Ihre ersten künstlerischen Sporen in Chile verdiente sie sich unter der Leitung Ernst Uthoffs. Der Essener Balletttänzer und Choreograph gründete das Ballett des Teatro Municipalidad de Santiago. Krasa entwarf zum Beispiel für das Ballett «Petrouschka»  von Igor Strawinsky  die Kostüme und das Bühnenbild. Zudem arbeitete sie für Reinhold Olszewski und die Deutschen Kammerspiele. Zwischen 1947 und 1950 veranstaltete die Künstlerin mehrere Ausstellungen, unter anderem in der Österreichischen Botschaft in Santiago. Sie  erweiterte zudem ihr künstlerisches Portfolio und  illustrierte Kinderbücher, entwarf Schmuck und Möbel.

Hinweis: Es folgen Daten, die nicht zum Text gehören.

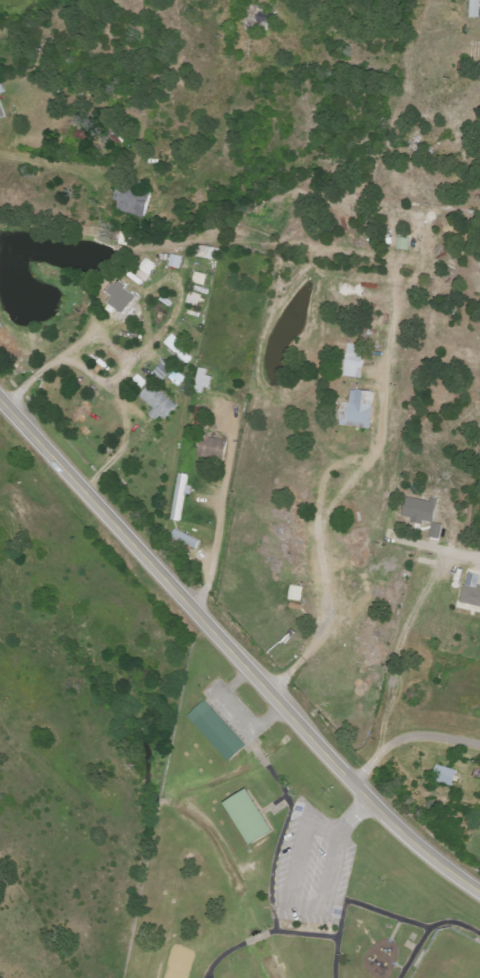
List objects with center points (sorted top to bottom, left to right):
building: (472, 9)
road: (32, 59)
building: (2, 103)
building: (136, 201)
building: (405, 243)
building: (208, 252)
building: (177, 261)
building: (150, 267)
building: (202, 279)
building: (127, 296)
building: (196, 299)
building: (180, 350)
building: (356, 361)
building: (179, 378)
building: (204, 380)
building: (156, 399)
building: (361, 409)
building: (202, 417)
building: (215, 449)
road: (65, 471)
building: (181, 497)
building: (424, 510)
building: (438, 530)
building: (187, 539)
road: (436, 549)
building: (473, 590)
parking lot: (229, 712)
road: (233, 715)
road: (297, 725)
building: (219, 731)
road: (407, 737)
building: (447, 776)
road: (271, 807)
building: (254, 817)
road: (352, 818)
road: (321, 830)
road: (283, 833)
parking lot: (310, 868)
road: (297, 905)
road: (383, 913)
road: (453, 923)
road: (393, 930)
road: (263, 936)
road: (335, 937)
road: (411, 953)
park: (448, 957)
road: (397, 968)
road: (206, 977)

«Sie war eine Self-Made-Woman», bezeichnet Sylvia Wilckens die umtriebige Frau und bewundert vor allem ihre Fähigkeit, «Menschen unglaublich treffend und wahrheitsgetreu zeichnen zu können.» Daher sei sie in den 60er Jahren in der Oberschicht der  chilenischen Gesellschaft eine erfolgreiche und gefragte Porträtzeichnerin gewesen.

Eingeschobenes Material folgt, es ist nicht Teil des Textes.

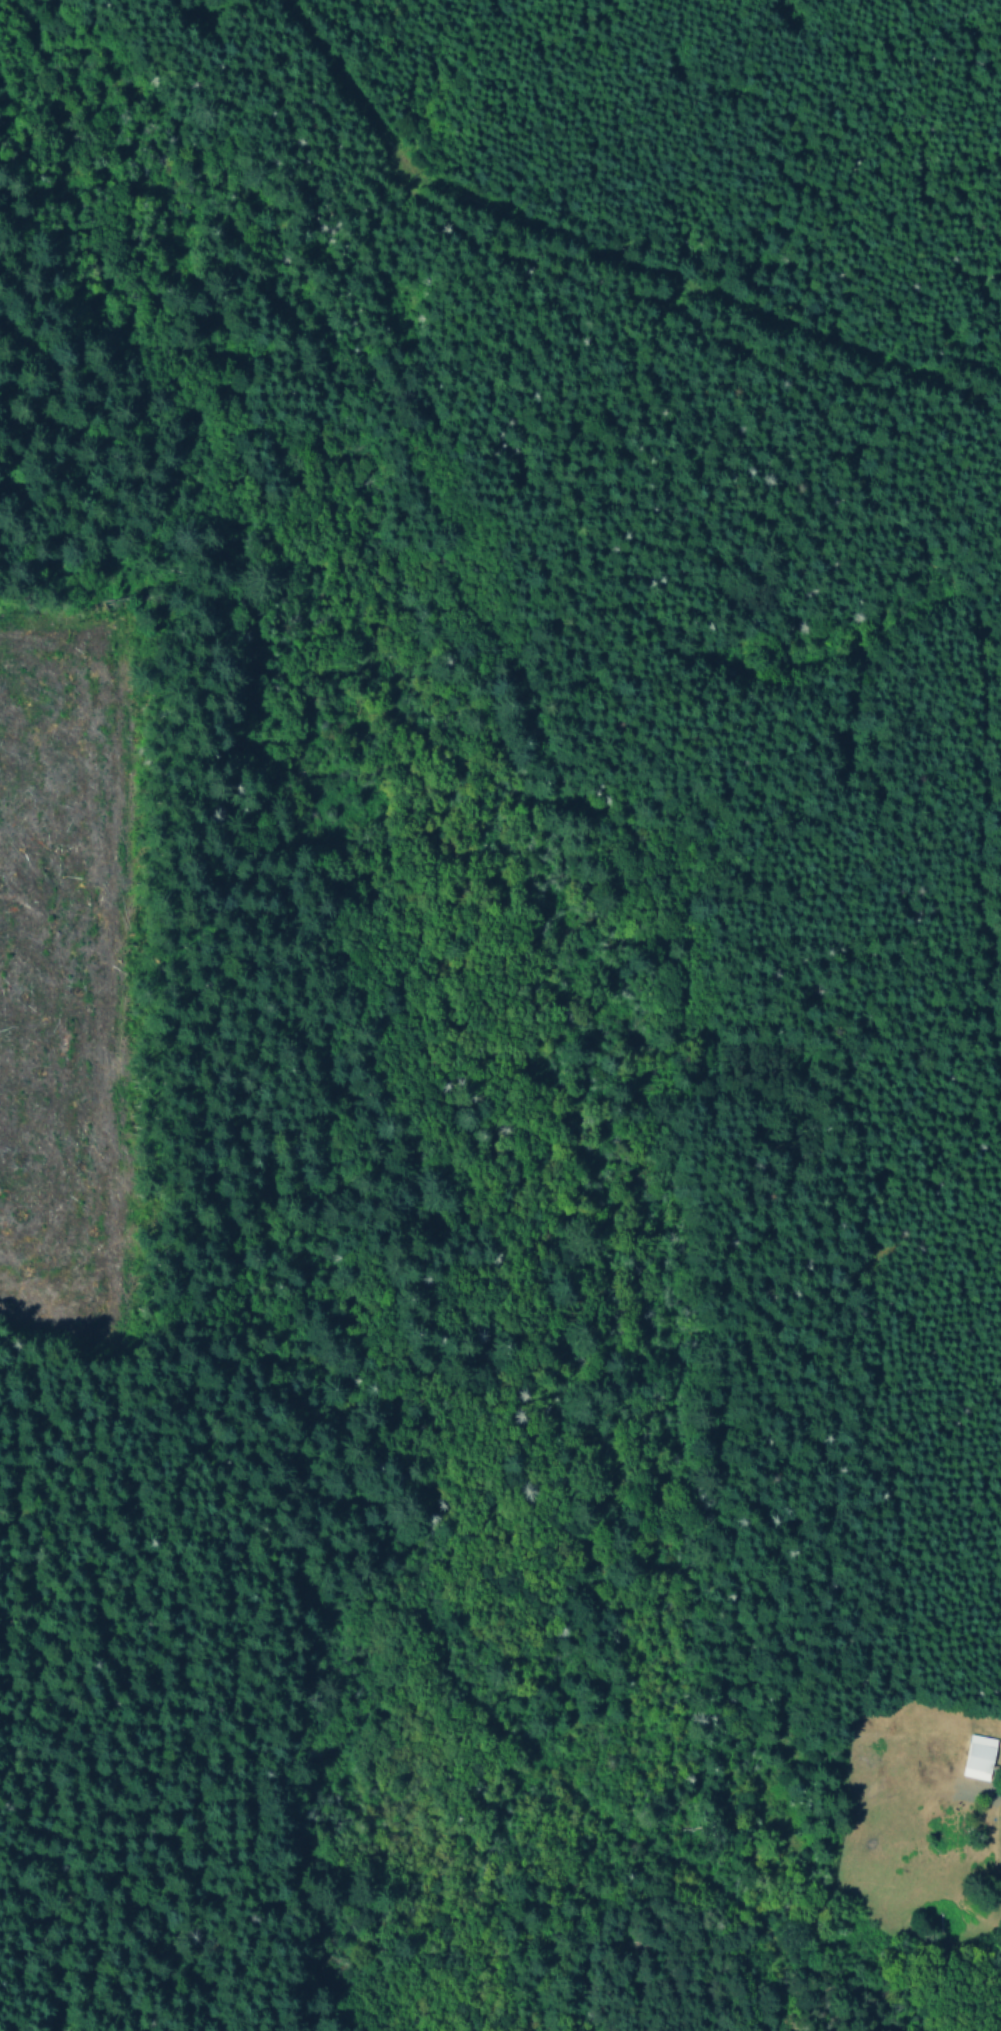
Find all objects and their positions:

Eine Zeichnung war auch ihr prominentestes Werk: das Porträt des Präsidentschaftskandidaten Jorge Alessandri der Konservativen Partei für ein Wahlplakat 1970. Allessandri unterlag bei den Wahlen seinem Gegner auf der linken Seite, Salvador Allende.  Als unter seiner Regierung private Werbeagenturen verboten wurden, entschlossen sich Krasa und ihr Mann Günter Rausch das Land zu verlassen und nach Europa zurückzukehren. Nach Aufenthalten in Spanien, Italien und Deutschland, ließ sich das Ehepaar in Lochau im österreichischen Bundesland Vorarlberg nieder. Krasa arbeitete dort vorwiegend als Porträtistin.

«Eleganz und zeichnerisches Können»       

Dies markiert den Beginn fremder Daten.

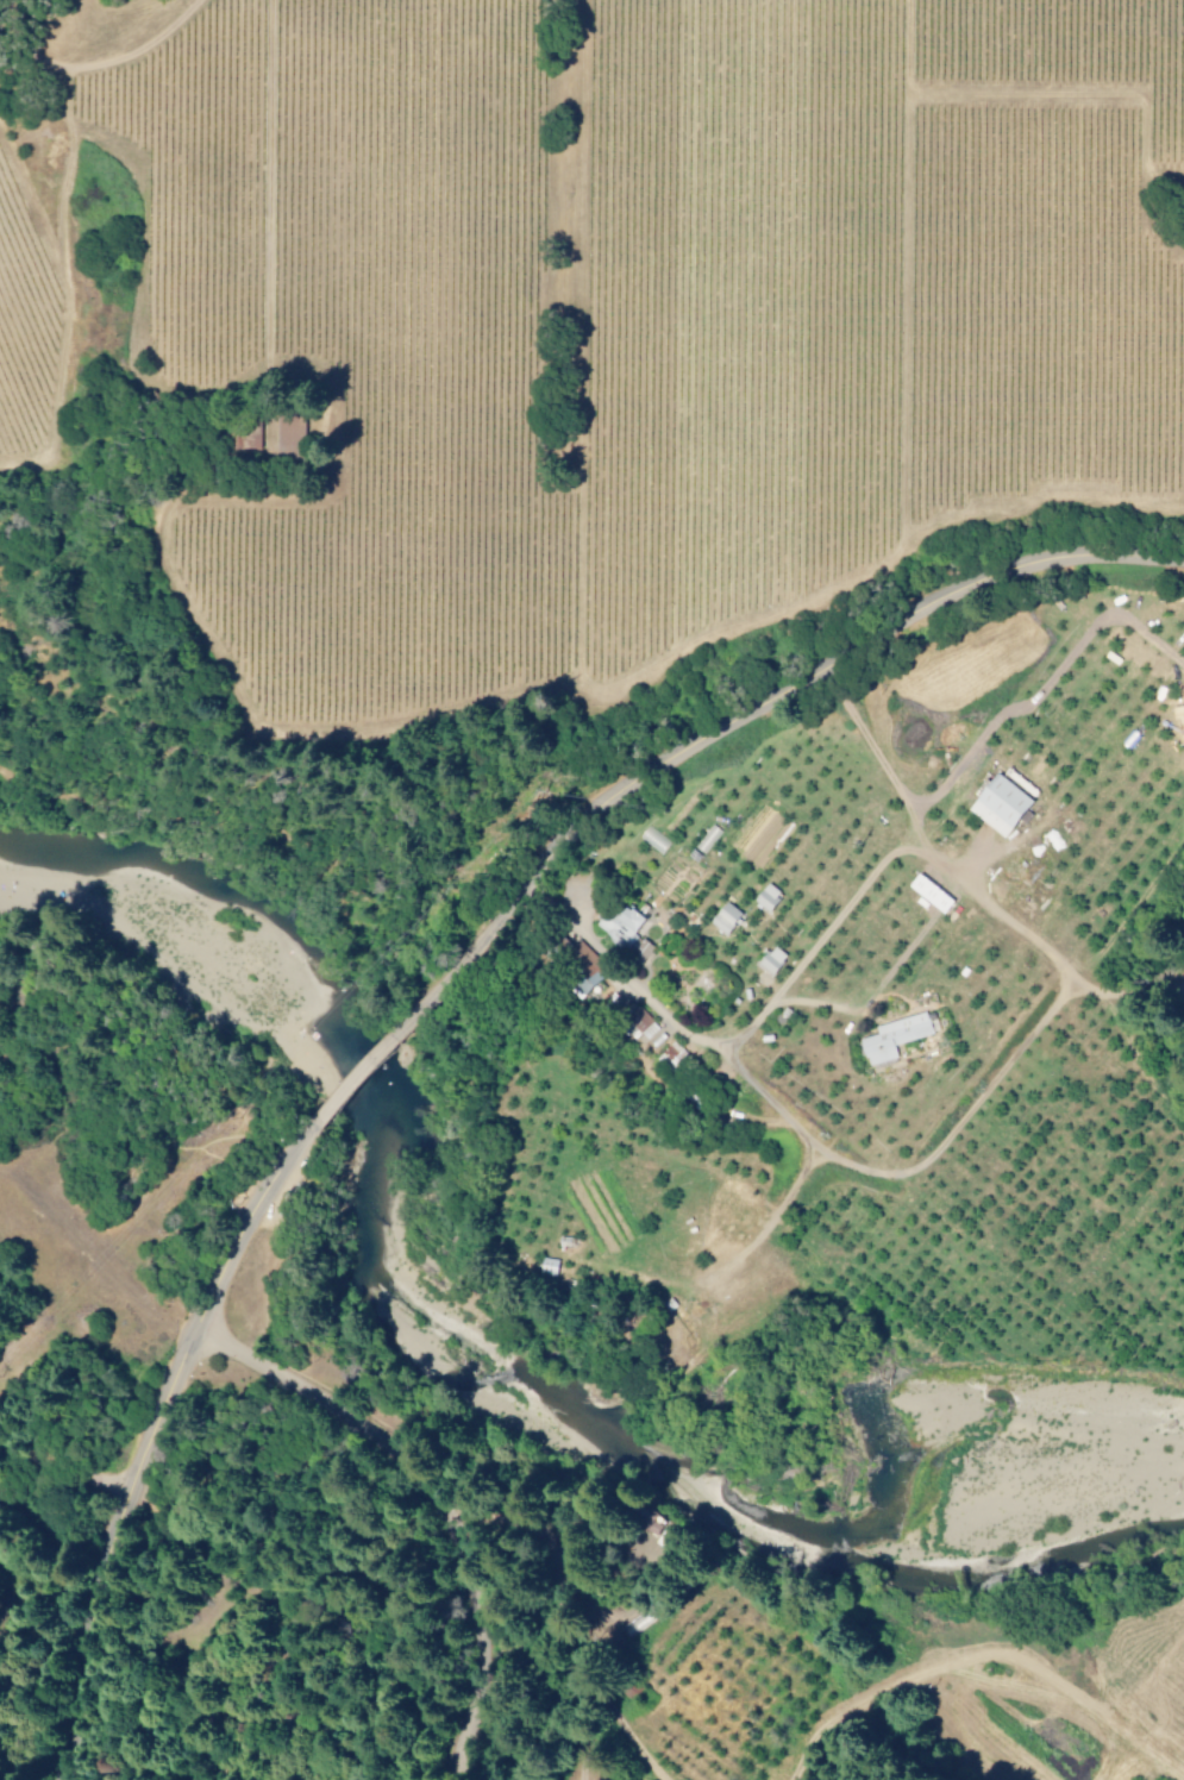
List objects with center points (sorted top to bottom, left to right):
building: (292, 439)
road: (774, 691)
building: (1005, 804)
building: (770, 898)
road: (572, 918)
building: (728, 919)
building: (625, 925)
building: (775, 961)
building: (589, 965)
building: (897, 1036)
building: (673, 1054)
road: (374, 1057)
river: (467, 1340)
road: (141, 1442)
road: (63, 1486)
road: (433, 1495)
road: (605, 1624)
road: (980, 1658)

Auch Wolfgang Ilg ließ seine Kinder von Krasa porträtieren. «Wir bewunderten die Ernsthaftigkeit und Geduld, mit der sie an ihrer Aufgabe arbeitete», schrieb Ilg in seinem Buch über Hedi Krasa. Das Herzstück des Buchs sind die Porträts, die Krasa von den ansässigen Familien gemalt hat. Auch Bilder von Kostümentwürfen und Kunsthandwerk der österreichischen Künstlerin sind dort zu finden. «Eleganz, eine eigene verschlüsselte Lyrik und ein absolutes zeichnerisches Können sind in Hedis Arbeiten immer spürbar», so beschrieb Nena Ossa, Direktion des Museo Nacional de Bellas Artes in Santiago, die Kunst der Österreicherin. «Die Zeichungen Krasas demonstrieren sehr klar die Qualität, ihr besonderes Talent bei der Darstellung von Kleidern und ihre szenografische Auffassung von Illustrationsaufgaben», schrieb Moises Hasson in einem Blog über die Cover der Kinderbuchserie von Rapa Nui, die Krasa illustriert hatte. 

Die Österreicherin und ihr Mann kehrten 1985 zurück nach Chile. Drei Jahre später fand in der Galería Praxis in Santiago die Ausstellung «Hedi Krasa – Retratos y Dibujos» (Porträts und Zeichnungen)  statt. Am 24. Oktober 1989 starb Hedi Krasa nach einer schweren Krebserkrankung. Edith del Campo Oviedo von der Universidad de Chile schrieb in einem Nachruf: «Hedi war eine Botschafterin für Schönheit.».